Ontario Education Minister Stephen Lecce said any long-term support needed to be “flexible to respond to the unique needs of every parent, not a one-size-fits-all approach.” In Alberta, Finance Minister Travis Toews said any funding deal needs to uphold the “fundamental principle of parental choice.”
Allowing the money to go anywhere but to high-quality group care would water down the economic benefits, said economist Jim Stanford.
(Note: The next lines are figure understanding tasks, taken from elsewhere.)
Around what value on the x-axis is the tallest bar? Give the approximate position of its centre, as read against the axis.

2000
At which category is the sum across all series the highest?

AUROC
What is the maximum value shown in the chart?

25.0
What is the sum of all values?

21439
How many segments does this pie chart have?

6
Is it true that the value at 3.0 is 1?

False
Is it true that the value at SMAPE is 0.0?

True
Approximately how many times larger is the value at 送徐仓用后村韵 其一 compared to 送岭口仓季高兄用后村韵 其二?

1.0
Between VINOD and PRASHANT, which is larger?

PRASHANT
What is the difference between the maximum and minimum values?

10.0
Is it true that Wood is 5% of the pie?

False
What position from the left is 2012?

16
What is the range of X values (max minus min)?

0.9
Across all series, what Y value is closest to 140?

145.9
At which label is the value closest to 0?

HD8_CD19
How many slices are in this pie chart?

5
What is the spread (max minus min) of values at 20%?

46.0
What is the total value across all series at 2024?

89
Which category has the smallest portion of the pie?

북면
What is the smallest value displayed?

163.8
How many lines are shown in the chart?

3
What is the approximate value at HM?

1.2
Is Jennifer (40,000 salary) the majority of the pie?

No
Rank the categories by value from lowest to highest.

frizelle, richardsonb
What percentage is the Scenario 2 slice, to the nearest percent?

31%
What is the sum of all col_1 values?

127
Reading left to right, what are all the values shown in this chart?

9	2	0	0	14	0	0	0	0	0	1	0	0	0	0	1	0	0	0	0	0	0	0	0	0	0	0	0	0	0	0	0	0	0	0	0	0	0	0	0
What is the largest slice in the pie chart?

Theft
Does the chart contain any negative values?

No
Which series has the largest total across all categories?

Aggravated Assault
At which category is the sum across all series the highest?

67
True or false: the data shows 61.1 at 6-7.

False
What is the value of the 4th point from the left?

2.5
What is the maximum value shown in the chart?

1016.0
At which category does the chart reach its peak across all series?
The budget estimated the spending could help 240,000 Canadians, largely women, join the workforce, but Stanford’s own work suggests a larger bump in employment.
“Even conservative provincial governments are going to rake in billions of dollars of new revenue because of this program,” said Stanford, director of the Centre for Future Work at the Australia Institute. “They will be putting ideology before reality if they try to stop this.”
This report by The Canadian Press was first published April 20, 2021.
— With files from Kevin Bissett, Keith Doucette, Shawn Jeffords, Chris Purdy, and Steve Lambert.